Heute wandere ich etwas über 20 Km. Die Landschaft wäre wunderschön, aber das Wetter hat wieder etwas abgekühlt und dazu geht ein zügiger Wind. Sobald ich nicht in Bewegung bin, friere ich. In der Alesjaure beschliesse ich, mir ein Zimmer zu nehmen. Schliesslich habe ich mit heute schon ganze 400 Km meiner Wanderung geschafft!

3. Etappe

Ich teile das Zimmer mit 3 Frauen aus Deutschland. Wir verbringen einen lustigen Abend zusammen. Plötzlich spricht mich jemand auf Schweizerdeutsch an. Wow, cool, ein Schweizer!! Doch meine Euphorie verschwindet bald. Er ist ein paar Jahre älter als ich und kann nicht aufhören zu jammern.. „Es ist so kalt und wenn ich gewusst hätte.. wäre ich niemals in den Norden gekommen“, bla, bla, bla.. Eigentlich will ich das gar nicht hören und bald schon geht er mir gehörig auf die Nerven. Ich bin froh, als er sich verabschiedet, um die Sauna zu nutzen.

 

02. August 2015 – 24. Tag

Heute bin ich nicht besonders fit und nach nur 14 Km beschliesse ich, in der Tjäkta-Hütte zu übernachten. Es regnet wieder und ist ziemlich kalt. In dieser Hütte gibt es nur Massenlager und bald schon bereue ich, dass ich nicht trotz des Wetters im Zelt übernachte. Ich kann kaum schlafen. Ich habe Heimweh und ich fühle mich, trotz der vielen Menschen hier, ziemlich einsam. Ich vermisse meine Liebsten..

3. Etappe

 

03. August 2015 – 25. Tag

Schon sehr früh ist nicht mehr an Schlaf zu denken. Ein Wanderer, welcher bereits kurz nach 6.00 Uhr aufsteht, hat wohl all seine Sachen in Plastiksäcke verstaut. Er packt sein Rucksack in aller Ruhe und mit grösst möglicher Lautstärke. Vielen Dank auch! Nachdem er endlich weg ist, stehen die nächsten auf, welche noch viel weniger daran denken, dass es vielleicht noch Leute gibt, die schlafen möchten. Ich versuche noch etwas weiterzudösen, was mir nicht wirklich gelingt.
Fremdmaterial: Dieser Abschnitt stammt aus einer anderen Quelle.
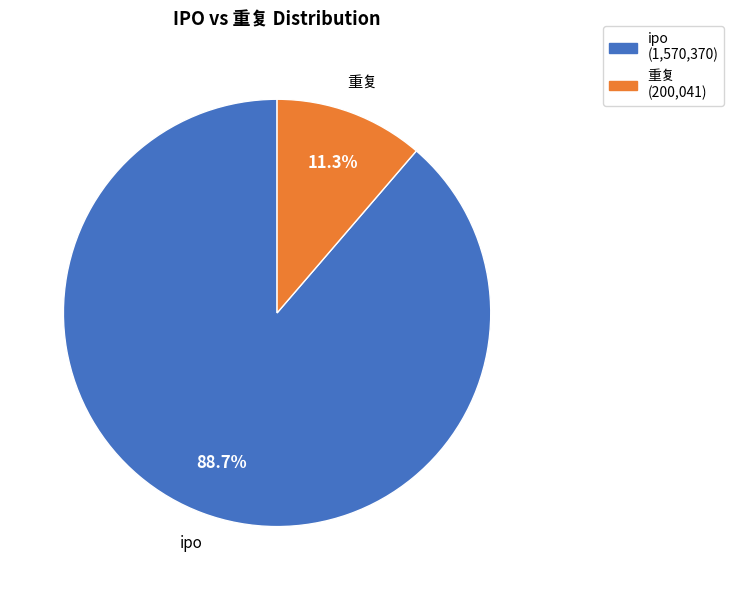

What percentage do 重复 (200,041) and ipo (1,570,370) together represent?

100.0%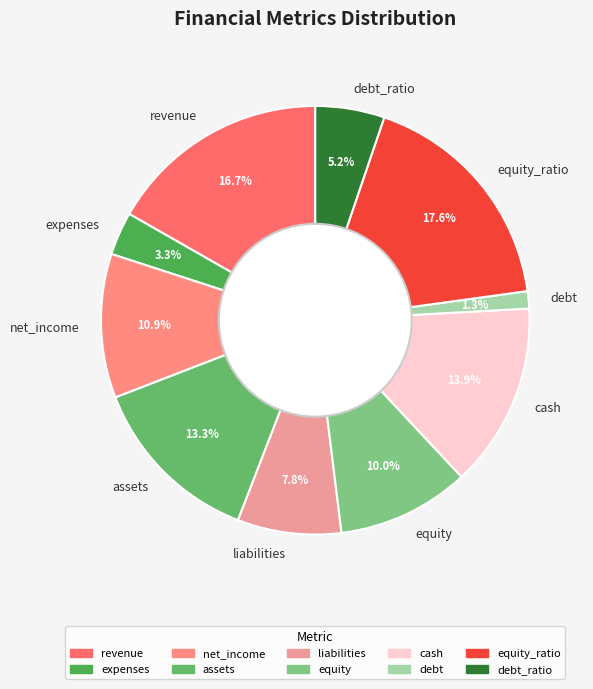

Count the number of slices in the pie.

10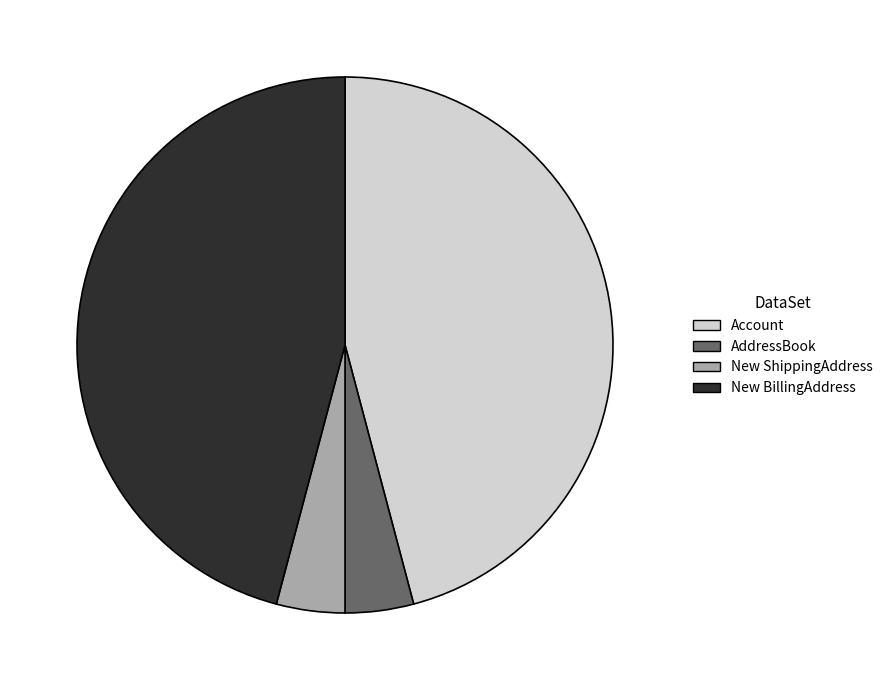

Combined, do AddressBook and New ShippingAddress account for over 50%?

No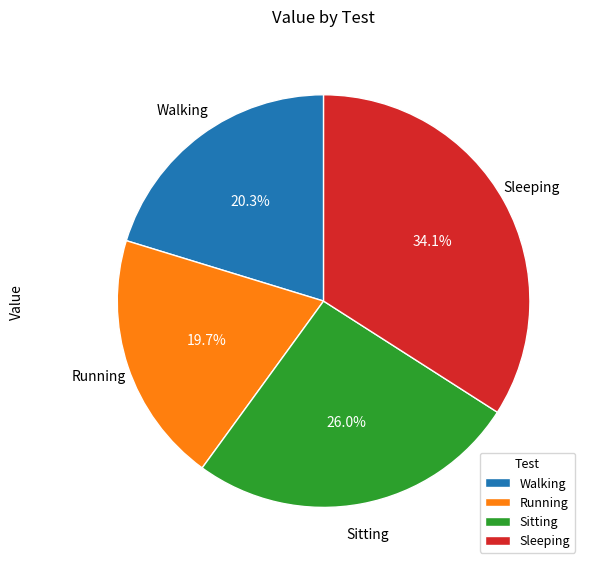

Which category has the smallest portion of the pie?

Running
Bald schon bin ich die Letzte und ich kann in aller Ruhe meine Sachen packen. Auch heute wandere ich nur ca. 12 Km und kurz nach Mittag bin ich bereits bei der Sälka Hütte. Diesmal werde ich im Zelt übernachten, darf aber gegen ein kleines Entgeld in einer Hütte kochen und mich aufhalten.

Ich freue mich, morgen geht es endlich wieder auf dem Nordkalottleden weiter, welcher hoffentlich nicht so überrannt sein wird. Auf dem Kungsleden macht man nämlich nichts anderes, als dauernd jemanden zu überholen oder überholt zu werden. Man ist nie alleine.
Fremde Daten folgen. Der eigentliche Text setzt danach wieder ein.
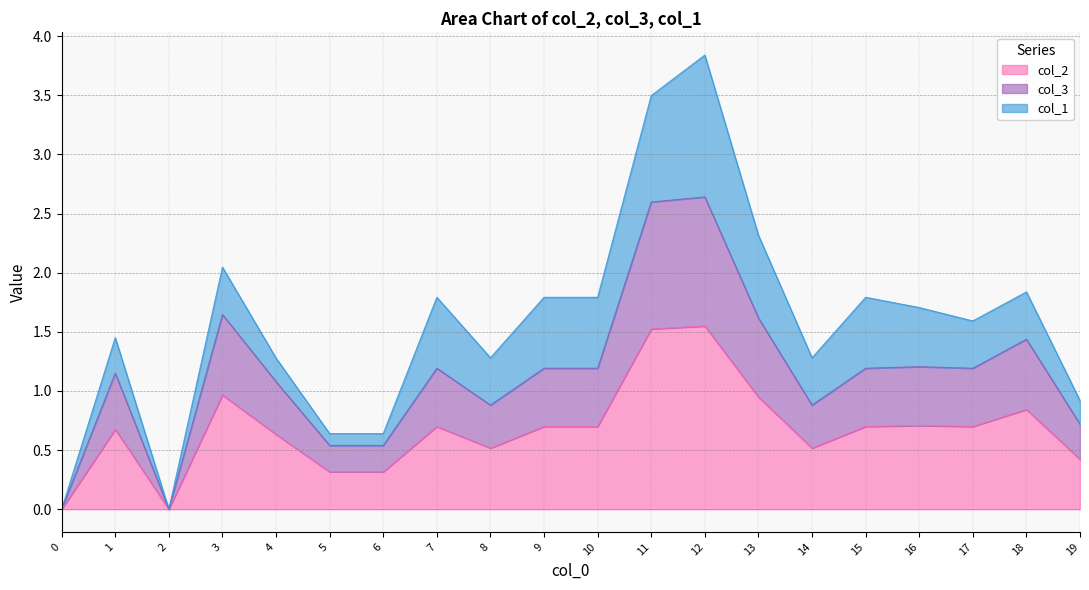

True or false: col_3 and col_2 intersect in this chart.

False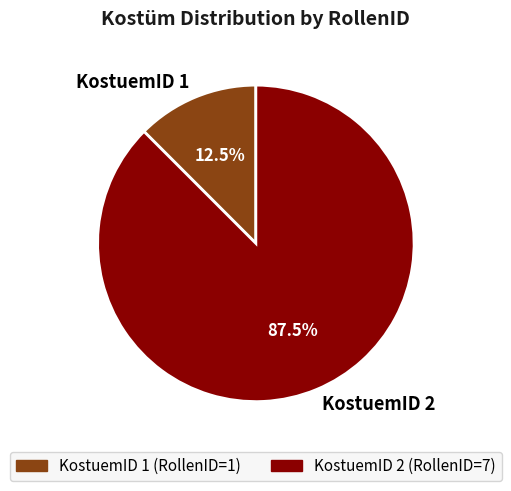

Count the number of slices in the pie.

2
Das Wetter ist immer noch nicht besser, es ist kalt und regnet andauernd. Wenigstens kann ich heute hoffentlich etwas ruhiger schlafen.

 

04. August 2015 – 26. Tag

Die Sonne weckt mich! Wow, strahlend blauer Himmel, angenehme Temperaturen und fast keine Mücken aufgrund des sanften Windes. Perfektes Wetter! Fröhlich packe ich meine Ausrüstung zusammen und mache mich auf den Weg. Noch ca. 4 Km auf dem Kungsleden bis mich ein Schild wieder auf meinen geliebten Nordkalottleden weist. Endlich! Kaum bin ich nicht mehr auf dem Kungsleden unterwegs, begegne ich fast niemandem mehr. Der Pfad ist auch wieder etwas schlechter markiert und so laufe ich erstmal der Wintermarkierung nach, welche nicht zu übersehen ist. Irgendwann finde ich dann plötzlich doch noch die Sommermarkierung.
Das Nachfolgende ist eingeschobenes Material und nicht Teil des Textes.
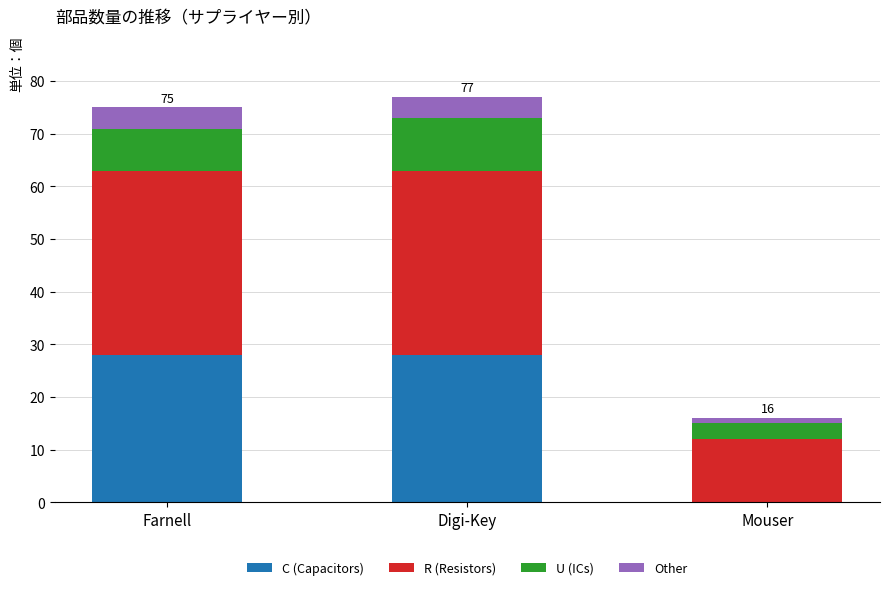

The C (Capacitors) series shows 47 at Farnell. True or false?

False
Als ich ein nicht all zu breiter Fluss überqueren soll, bin ich wohl etwas übermütig. Anstatt meine Trekkinghose auszuziehen und nur in Unterwäsche den Fluss zu überqueren, rolle ich sie nur bis zu den Knien hoch. Wird schon passen. Doch der Fluss ist tiefer als gedacht und plötzlich stehe ich bis über den Knien im Wasser. Ich muss lachen, das ist typisch ich. Da denke ich, ich wäre nun auf alles abgehärtet und nun passiert mir sowas. Da aber die Sonne scheint stören mich die nassen Hosen gar nicht besonders. Die trocknen ja wieder.

3. Etappe

Die Landschaft ist wunderschön und ich begegne heute nur noch 3 Herren, welche mir entgegenkommen. Wir plaudern kurz und verabschieden uns rasch wieder.

Ich finde einen tollen Platz zum zelten und versuche, meine T-Shirts zu waschen. Es ist bitternötig!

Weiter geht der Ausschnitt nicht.